I found it interesting when Musk bought Twitter and began to raise havoc. A good number of alternatives arose to attract users who everyone expected to flee Twitter in droves. People do continue to desert Twitter on a daily basis but, at least outwardly, nothing has diminished its influence. It’s still cited nightly on cable news, newspapers still gauge reactions with it and online news sources retweet it constantly. The alternatives that expected to replace Twitter have languished. After some initial excitement none of them have risen to the level of must view status even as Elon Musk seemingly does everything in his power to turn a once hallmark site into a toxic wasteland.
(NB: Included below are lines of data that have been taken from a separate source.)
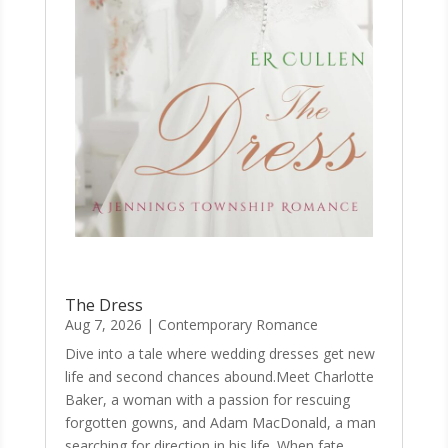
The Dress
Aug 7, 2026
|
Contemporary Romance
Dive into a tale where wedding dresses get new
life and second chances abound.Meet Charlotte
Baker, a woman with a passion for rescuing
forgotten gowns, and Adam MacDonald, a man
searching for direction in his life. When fate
The attraction for the fresh and new is not unlimited. When users are confronted, either ethically or morally, by the antics of Facebook and Twitter there is a strong impulse to simply ignore the conflicts and continue doing what they have been doing all along. Some users will move to another service only to find their experience feels diluted, a comparison of place. A fair number of users quit social media altogether. They have determined that concern for their own privacy is more important than the relationships they have developed online. That also comes at a cost.
What was once a place where people shared vacation videos, pithy observations, cat gifs and pictures of their lunch, now seems vulgar and out of date. What promised to be an open space that encouraged the free flow of ideas has now become a noxious stew of misinformation, hate speech, and abuse.
This is bad because, as mentioned above, these users are the fuel needed to run these sites. A corporation must continue to make profits, appease their shareholders or fail. This unease lately has shifted to making these places safer for advertisers. The safety of the users isn’t a concern until some tragedy strikes and even then it only lasts for a few news cycles. The needs of advertisers outweighs the needs and lives of the very people they are trying to reach.